Das weiß wahrscheinlich wieder keiner, ja: Die Kommunen Bremen und Bremerhaven sind ab 2020 schuldenfrei. Das Land hat dann die Schulden übernommen. Und jetzt müssen wir es langfristig schaffen, dass wir wieder aus eigener Kraft zurecht kommen. Die ersten zwei Jahre mit dem Start der Schuldenbremse werden ziemlich schwer.

Weil Sie sich nicht nur mit dem politischen Gegner, sondern mehr noch mit dem Partner auseinandersetzen müssen?

Ich glaube, das schwierigste ist der Umgang mit den Erwartungen. Die sind nämlich sehr hoch. Es herrscht die Vorstellung, wir bekommen jetzt rund 500 Millionen Euro mehr. Aber so ist es nicht.

Sondern?

Einerseits ist das mit 2019 endenden Zuwendungen des Bundes zu verrechnen, dann sollen 80 Millionen Euro jährlich Kredite getilgt werden und die zulässige Kredithöhe von 125 Millionen Euro in 2019 entfällt, sodass wir nur noch über rund 250 Millionen reden. Von denen ist aber einiges bereits verplant: Die beitragsfreien Kitas sind eine dicke Nummer für den Bremer Haushalt. Die sind nicht strittig. Aber sie belasten den Haushalt: Das Geld ist verplant.

Also wird sich der Sanierungsstau noch verschärfen?

Nein, das sehe ich nicht so. Ich finde auch das Wort irreführend: Wenn Sie ein Haus kaufen, hat das nach dem ersten Jahr einen Sanierungsstau – das können Sie zumindest so nennen.

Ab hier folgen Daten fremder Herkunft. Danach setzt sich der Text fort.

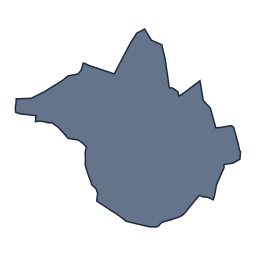 the district of Ezeagu, Enugu, Nigeria
{"feature_id": "59680162B4656907626813", "entity_name": "Ezeagu", "entity_type": "district", "adm_level": 2, "iso_a3": "NGA", "parent_name": "Nigeria", "parent_adm1": "Enugu", "projection": "orthographic", "projection_center": [7.222, 6.418], "detail": "fine", "context": "isolated", "style": "filled", "palette": "slate", "viewbox_px": 256, "rotation_deg": 0, "n_neighbors": 0, "source": "geoboundaries", "source_scale": "gbopen_adm2", "svg_char_len": 1494}
<svg xmlns="http://www.w3.org/2000/svg" viewBox="0 0 256 256"><path d="M179.0,217.1L182.8,215.0L185.6,212.0L188.6,208.3L193.4,202.4L199.4,195.4L201.5,196.3L203.0,196.9L205.2,197.0L207.7,197.3L211.2,198.8L213.1,199.8L214.6,195.3L216.4,185.2L219.1,178.8L221.3,173.9L224.0,167.8L224.0,164.6L227.1,164.0L232.9,163.2L239.9,159.2L240.1,157.0L240.6,151.8L240.1,151.2L239.6,150.3L238.4,145.0L238.5,144.9L233.6,127.2L231.3,125.6L220.1,127.5L215.8,127.8L210.6,109.0L210.1,107.8L203.2,100.6L202.3,94.8L200.0,80.7L181.8,94.5L178.8,95.9L178.2,94.6L178.3,92.3L174.9,89.5L171.8,87.8L169.3,87.9L165.2,59.3L161.8,44.8L151.4,40.2L144.6,29.0L136.8,33.1L130.2,43.5L114.3,73.9L88.8,65.4L86.7,64.3L84.8,63.5L83.2,63.1L82.0,67.5L81.1,70.2L79.7,72.0L78.0,74.0L68.2,75.9L66.7,76.9L63.1,80.0L44.8,91.5L31.2,98.3L16.2,98.8L16.0,103.2L15.4,107.1L15.4,110.1L15.6,112.4L17.4,112.8L19.7,113.8L23.2,114.2L36.3,115.7L35.6,117.3L35.7,119.6L35.5,121.7L40.0,121.1L45.0,121.9L46.6,122.5L48.7,122.8L51.9,122.7L58.6,127.6L67.4,137.5L68.3,138.5L78.0,139.9L82.1,142.6L86.4,147.0L85.1,152.3L85.4,157.7L85.2,165.2L86.8,170.3L88.6,175.8L90.8,181.3L91.7,184.8L95.9,188.6L97.7,193.3L97.3,195.6L96.7,200.9L96.8,201.1L100.1,203.3L107.1,207.9L113.2,211.9L119.6,216.1L126.2,221.3L134.9,223.4L149.8,226.9L152.6,226.8L153.9,227.0L154.0,227.0L155.8,226.9L157.3,226.7L158.6,225.8L160.9,223.2L162.2,222.2L162.3,222.2L163.6,221.7L166.0,221.0L166.4,220.9L170.2,220.0L175.2,218.3L179.0,217.1Z" fill="#64748b" stroke="#1e293b" stroke-width="1.5"/></svg>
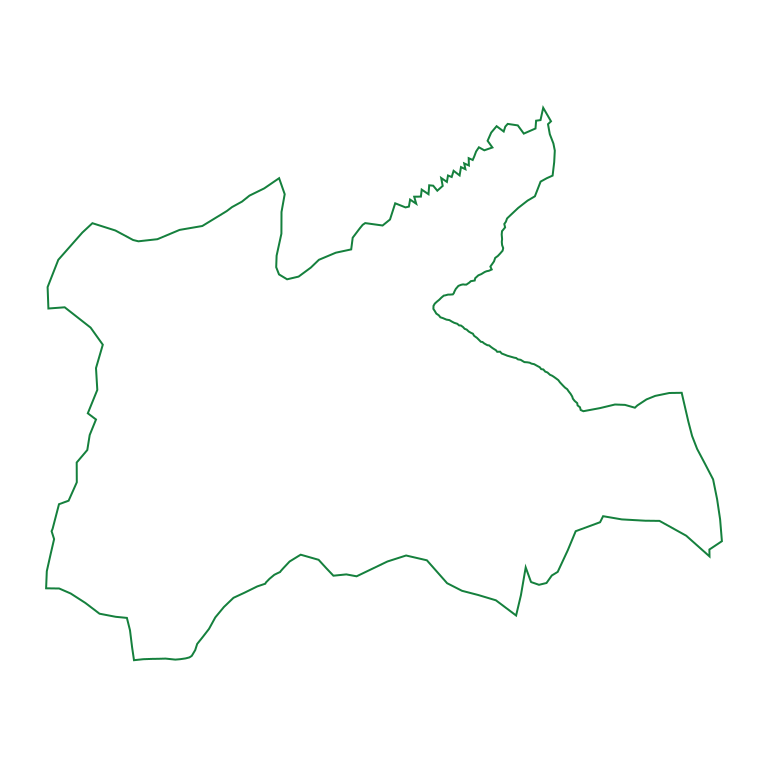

Aber das ist natürlich Quark. Man muss irgendwann investieren – klar, aber dafür machen wir eine Prioritätenliste, wir werden auch mehr Mittel haben, um in Kitas und Schulen zu investieren: Wir werden das abarbeiten, eins nach dem anderen. Aber nicht alles auf einmal.

Keine Sorge, dass das die Partner unruhig macht?

Warum?

Na, weil die Forderungen von Investitionen und schnellen Lösungen von denen massiv vorgetragen werden…

Man kann nicht auf den Tisch hauen und sagen: Morgen ist die Schule saniert. Das wissen unsere Koalitionspartner genauso wie wir und jeder andere auch. Die Diskussion über spezielle Sanierungswege und die Idee einer Schulbaugesellschaft ist vom Tisch, wir werden, so weit wie nur möglich, Immobilien Bremen unterstützen, damit das voran geht. Die Abläufe und Regeln müssen wir aber schon einhalten. Und das dauert ein bisschen, wie jeder weiß.